Un testimone oculare, dice di aver sentito almeno una quindicina di detonazioni. “Inizialmente – spiega – ho pensato che potesse essere una fiction perché qui vicino hanno girato Gomorra. Poi ho visto un ragazzo sul motorino, riverso a terra, e l’uomo armato di fucile che entrava e usciva dal balcone della sua abitazione sparando all’impazzata. “ Una fiction, appunto, un videogioco.
Murolo, quando ha smesso di sparare più di quindici volte contro altre persone di passaggio, perché aveva già ammazzato chi era in casa, si è messo a gridare “Non mi sparate”: come si faceva da bambini quando si giocava nascosti dietro la poltrona del salotto buono.

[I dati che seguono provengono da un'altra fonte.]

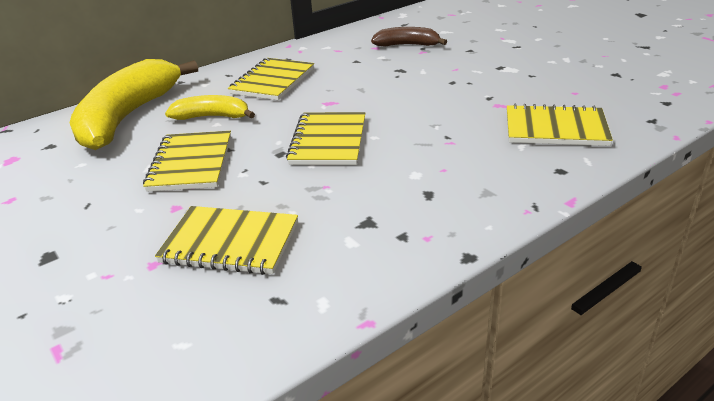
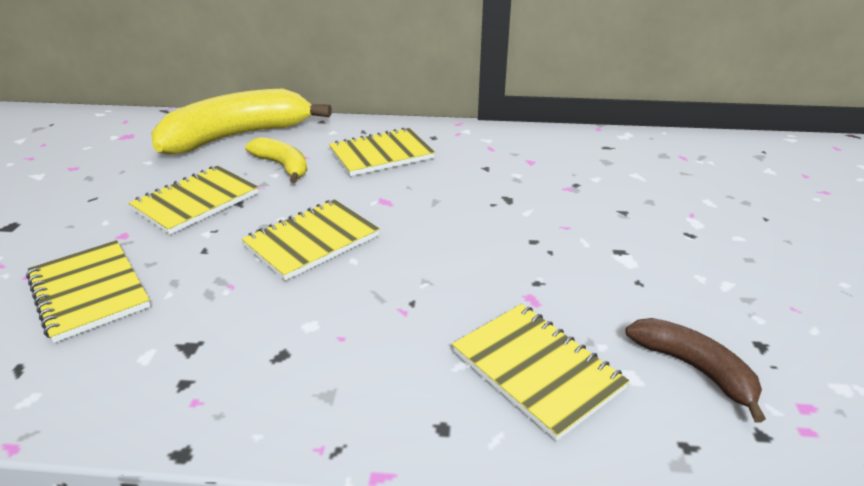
camera: 40 degrees right, 0 degrees up
brown banana [371,27,447,47] -> brown banana moved to [625,318,766,423]

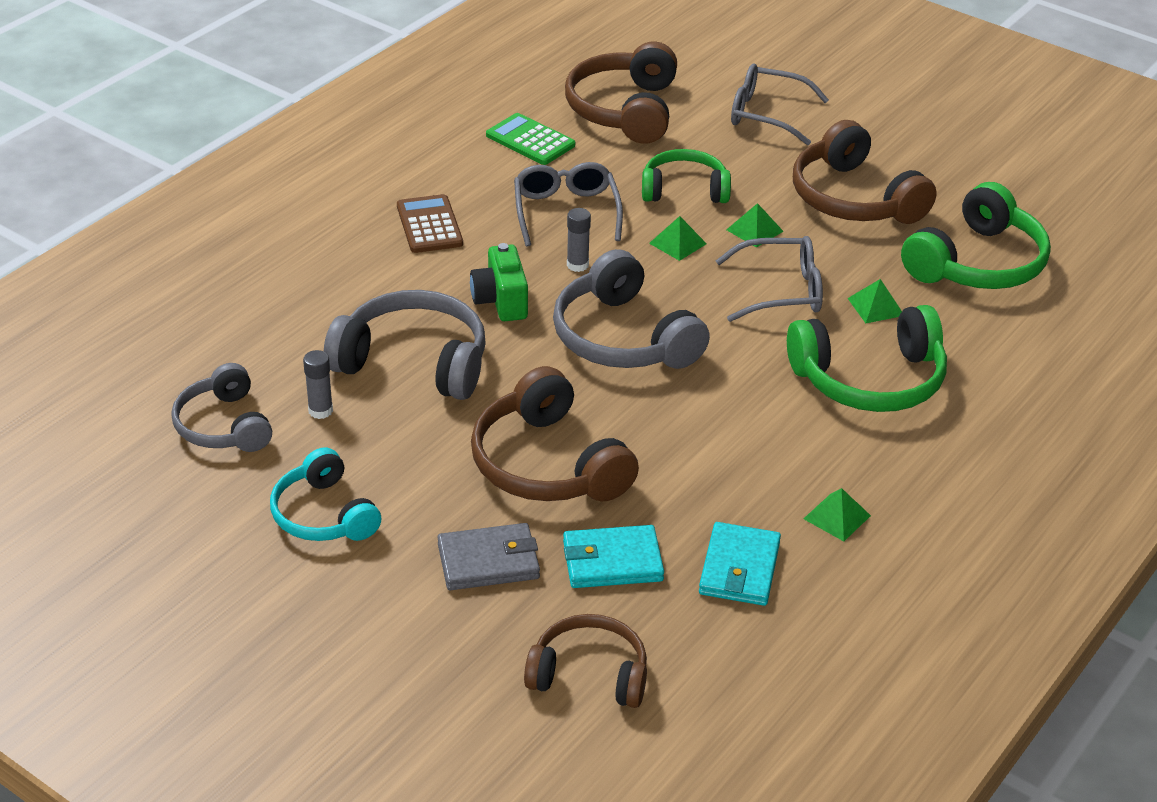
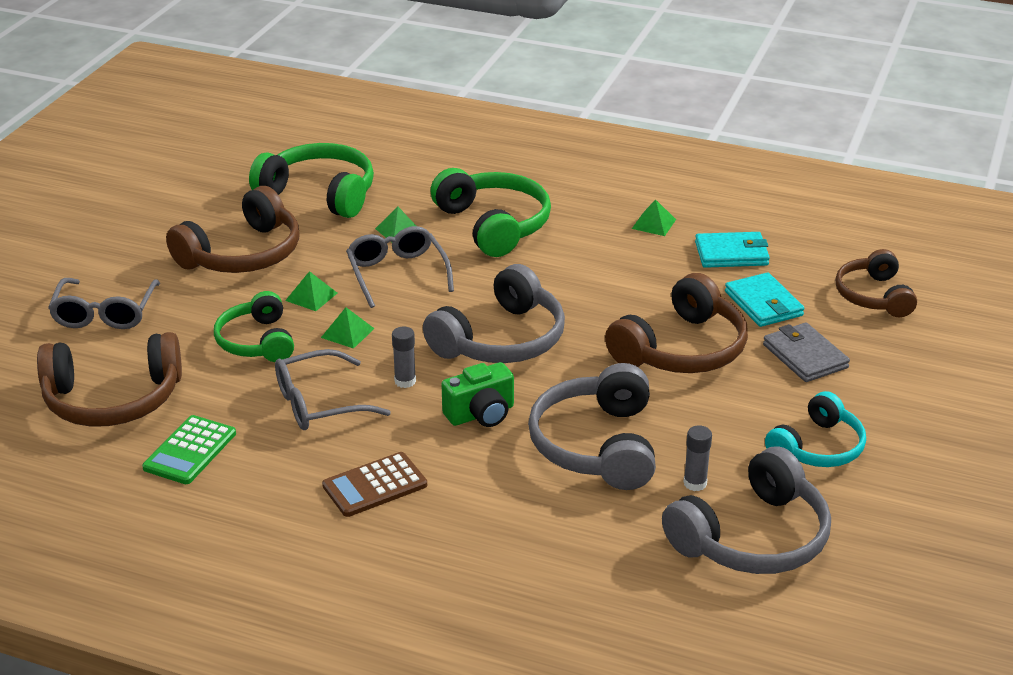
camera: 105 degrees left, 5 degrees down
grey headphones [171,363,272,452] -> grey headphones [662,446,831,574], size x1.52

Abbiamo esattamente perso il senso della realtà: tutto tracima liquido tra vita, gioco e fiction. Non è stato solo il filo dei panni da stendere la probabile causa di questa mattanza ma un altro filo che ci sta facendo inciampare e per il quale chiamiamo c***te le gesta di sangue e diciamo “non mi ammazzate” quando la canna dei fucili dei tiratori scelti è rivolta verso di noi. Le pozze di sangue sull’asfalto sono vere e “pum pum” non l’abbiamo fatto con la bocca. Abbiamo perso, letteralmente, il senso della realtà. Questa è la notizia. Questo è il filo d’Arianna spezzato che ci fa morire.